Wednesday, April 30, 2008

On Birds and smellsS

(Originally written yesterday)
It’s about half past seven in the evening, the cicadas are already out, the sun has just this minute set behind the mountain and there’s an all pervading smell of cut grass in the air. One of the finest perfumes known to man in my opinion. Very strong. It’s a quiet evening and like every balmy evening in this season the cows roar and bellow and moo as they come home from the fields. Standing on the balcony which overlooks the wood there is a robin sitting on a bouncing branch. Within five minutes I see a redstart, a wren, a chaffinch, a bullfinch, nuthatch, long-tailed tit, blue tit, coal tit and what looked like a tree creeper in the distance. I don’t know if it’s just today or if it is something that happens often because I’ve never noticed it before but at a certain point all the little birds that have been tweeting like crazy all day shut the hell up for a while leaving only the blackbirds calling out merrily. There are always blackbirds here but when all the others birds are silent you notice more how they sing loudly for a minute, then are quiet. In this moment another blackbird will sing and then be silent and another and another until you can pinpoint quite accurately where the various birds are and therefore presumably, how large their territories are. You can still see the little birds flitting about but they are not making any noise. Another interesting sound in the evenings is the buzzing made by the solitary bees as they hover around their holes in the stone walls. The front of the house, with it’s old plaster gives them plenty of space to occupy and the walls after having the sun on them all day are radiating heat which they seem to like. I don’t like bees in general but these mind their own business and seem quite friendly.
Somebody obviously has a bonfire going somewhere because although I can’t see any smoke an occasional waft of burning grass arrives on the breeze
There aren’t many flowering bushes at the Vignassa as the place was uninhabited for 30 years and anyway the owners probably had more practical things in mind like food.
We only have one little lilac tree, smothered by a blackthorn. There are only about 6 or 7 blooms on it but they are really perfumed blooms and when the breeze changes direction the beautiful perfume gets wafted around a considerable distance.
As the sky starts to get darker the little birds, as if there were some kind of tacit agreement, start up again and the blackbirds move into clucking phase. There’s a lot of life going on but things slowly wind down and the Tawney owls starts calling. At a certain point I’m sure I heard the cuckoo way off. It arrived the afternoon I was spinning. Spring ladies and gentlemen!
Though the changes from day to night are quite gradual just as the village clock strikes eight, which for years always meant that it was quarter to, but they seem to have put it right at last, the breeze changes direction.

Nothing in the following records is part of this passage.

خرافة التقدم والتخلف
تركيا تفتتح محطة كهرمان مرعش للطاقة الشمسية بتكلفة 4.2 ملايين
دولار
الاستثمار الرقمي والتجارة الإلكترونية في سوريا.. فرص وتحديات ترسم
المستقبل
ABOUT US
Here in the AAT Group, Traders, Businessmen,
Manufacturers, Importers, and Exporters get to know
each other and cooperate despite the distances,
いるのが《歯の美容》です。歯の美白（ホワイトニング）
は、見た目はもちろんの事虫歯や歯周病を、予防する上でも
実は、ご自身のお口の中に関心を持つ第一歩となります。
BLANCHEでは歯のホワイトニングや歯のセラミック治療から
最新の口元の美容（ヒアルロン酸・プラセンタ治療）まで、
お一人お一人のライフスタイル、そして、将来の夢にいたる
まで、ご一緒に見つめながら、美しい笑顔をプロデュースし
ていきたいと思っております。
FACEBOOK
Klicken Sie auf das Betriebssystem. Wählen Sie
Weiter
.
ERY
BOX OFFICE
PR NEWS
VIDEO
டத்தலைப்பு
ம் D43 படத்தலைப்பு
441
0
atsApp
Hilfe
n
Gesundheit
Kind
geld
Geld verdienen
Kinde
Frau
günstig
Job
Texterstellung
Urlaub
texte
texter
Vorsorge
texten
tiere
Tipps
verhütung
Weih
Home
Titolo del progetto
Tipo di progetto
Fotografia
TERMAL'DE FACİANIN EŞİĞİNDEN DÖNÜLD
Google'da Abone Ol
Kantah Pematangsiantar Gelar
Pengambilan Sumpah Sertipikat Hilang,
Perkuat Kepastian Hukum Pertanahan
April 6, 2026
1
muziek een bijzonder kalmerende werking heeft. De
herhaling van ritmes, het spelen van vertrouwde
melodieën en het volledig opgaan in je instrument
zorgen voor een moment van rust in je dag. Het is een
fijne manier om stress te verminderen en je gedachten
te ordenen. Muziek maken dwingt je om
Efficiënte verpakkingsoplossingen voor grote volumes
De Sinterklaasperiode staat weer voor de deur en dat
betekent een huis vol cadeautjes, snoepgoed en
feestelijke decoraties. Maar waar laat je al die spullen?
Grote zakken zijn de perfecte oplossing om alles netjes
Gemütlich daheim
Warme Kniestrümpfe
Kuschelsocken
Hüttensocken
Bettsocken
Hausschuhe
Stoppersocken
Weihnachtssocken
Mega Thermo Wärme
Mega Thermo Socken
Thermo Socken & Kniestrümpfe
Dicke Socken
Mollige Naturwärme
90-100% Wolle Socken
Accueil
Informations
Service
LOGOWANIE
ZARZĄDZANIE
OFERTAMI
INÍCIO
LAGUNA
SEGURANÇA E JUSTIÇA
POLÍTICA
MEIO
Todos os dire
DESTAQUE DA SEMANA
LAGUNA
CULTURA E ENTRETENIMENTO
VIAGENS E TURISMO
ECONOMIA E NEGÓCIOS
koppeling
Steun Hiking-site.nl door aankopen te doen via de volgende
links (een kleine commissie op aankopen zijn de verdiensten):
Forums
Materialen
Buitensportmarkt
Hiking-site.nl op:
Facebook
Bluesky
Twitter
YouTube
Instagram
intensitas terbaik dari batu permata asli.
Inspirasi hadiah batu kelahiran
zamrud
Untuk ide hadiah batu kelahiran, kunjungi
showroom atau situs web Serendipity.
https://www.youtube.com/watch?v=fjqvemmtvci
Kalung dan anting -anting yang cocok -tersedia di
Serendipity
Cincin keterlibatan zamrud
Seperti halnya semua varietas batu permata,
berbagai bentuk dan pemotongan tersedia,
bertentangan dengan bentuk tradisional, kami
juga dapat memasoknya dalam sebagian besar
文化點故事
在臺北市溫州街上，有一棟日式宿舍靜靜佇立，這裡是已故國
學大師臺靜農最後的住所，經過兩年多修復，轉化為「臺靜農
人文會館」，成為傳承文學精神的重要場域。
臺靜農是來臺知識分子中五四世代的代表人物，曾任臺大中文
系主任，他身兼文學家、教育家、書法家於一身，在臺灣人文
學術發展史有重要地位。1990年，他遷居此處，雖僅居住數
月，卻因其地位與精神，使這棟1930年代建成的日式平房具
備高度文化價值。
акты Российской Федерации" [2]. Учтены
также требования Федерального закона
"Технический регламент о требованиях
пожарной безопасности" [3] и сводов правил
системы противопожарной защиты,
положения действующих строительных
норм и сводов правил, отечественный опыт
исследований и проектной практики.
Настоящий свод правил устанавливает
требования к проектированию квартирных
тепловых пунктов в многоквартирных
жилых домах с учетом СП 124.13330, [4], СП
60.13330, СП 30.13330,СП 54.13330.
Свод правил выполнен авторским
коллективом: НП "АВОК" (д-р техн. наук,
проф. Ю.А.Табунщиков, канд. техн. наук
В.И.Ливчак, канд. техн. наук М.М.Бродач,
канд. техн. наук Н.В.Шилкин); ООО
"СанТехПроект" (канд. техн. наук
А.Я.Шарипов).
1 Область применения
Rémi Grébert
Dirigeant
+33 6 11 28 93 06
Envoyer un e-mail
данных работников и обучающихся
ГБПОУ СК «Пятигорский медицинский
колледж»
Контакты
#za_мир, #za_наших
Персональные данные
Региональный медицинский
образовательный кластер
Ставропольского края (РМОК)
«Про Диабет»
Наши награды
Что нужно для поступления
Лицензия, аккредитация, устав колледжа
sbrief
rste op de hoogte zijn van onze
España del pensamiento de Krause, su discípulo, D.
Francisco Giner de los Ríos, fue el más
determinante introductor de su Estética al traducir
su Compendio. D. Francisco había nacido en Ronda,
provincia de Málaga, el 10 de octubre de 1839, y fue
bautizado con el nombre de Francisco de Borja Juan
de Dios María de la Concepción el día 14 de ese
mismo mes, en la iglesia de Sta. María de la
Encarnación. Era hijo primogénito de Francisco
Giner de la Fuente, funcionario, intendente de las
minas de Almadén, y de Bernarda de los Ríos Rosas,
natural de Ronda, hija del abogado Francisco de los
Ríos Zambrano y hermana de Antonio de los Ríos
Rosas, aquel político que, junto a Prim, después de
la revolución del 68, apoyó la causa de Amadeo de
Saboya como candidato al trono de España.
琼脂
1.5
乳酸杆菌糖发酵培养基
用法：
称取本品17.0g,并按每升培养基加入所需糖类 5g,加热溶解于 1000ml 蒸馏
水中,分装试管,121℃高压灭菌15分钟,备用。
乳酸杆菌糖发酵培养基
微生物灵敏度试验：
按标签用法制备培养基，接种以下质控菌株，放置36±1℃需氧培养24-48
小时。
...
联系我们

It does this twice a day, up during the day and down during the night. It’s quite odd if you’re not expecting it because it happens in the space of only a few seconds. One second it’s wafting the smell of cut grass and cows up and then next you get thyme coming down from the field behind the house and then as the breeze gets stronger the smoke from the chimney is wafted down over the house putting an end to the evenings magic.
Then the moths come out, the cicadas get louder, the temperature drops a little and I have to go into the kitchen to throw out ‘Small’; the ground beetle in Winnie the Pooh which has strolled in through the open door.
When I used to live with my semi-daughters, we lived high up deep in the woods. Because the house was always full of critters to stop the wee’uns from fretting every time they found a spider or a beetle in the house we gave everything a name. Albert the slug, Marjorie the mini spider, Massimo the maxi spider, Small the ground beetle and so on. Kids are so trusting (read gullible) that for years every time there was somebody in the bathroom it was ‘Who’s that? Is that Bob or Henry?’ It may sound funny but it worked. They got to know them and their presence became almost normal and no longer frightening. It also got me looking really closely at insects to see if Bob was in fact different to Henry in any way. Kids see great detail and funnily enough they taught me a lot about insects just by their asking ‘Who?’ and telling me that ‘no that was Barney Mcgrew not Bob because Bob had a dimpled carpace’.
Anyway, as I carefully drop Small into the leaves and hear him rustle away the smell of basmati rice and seitan, (wot, again!?) draws me into the kitchen putting an end to countryside musings as stomach filling reality sets in again. Light and noise and colour and a couple of episodes of Little Britain with Italian subtitles for the wife.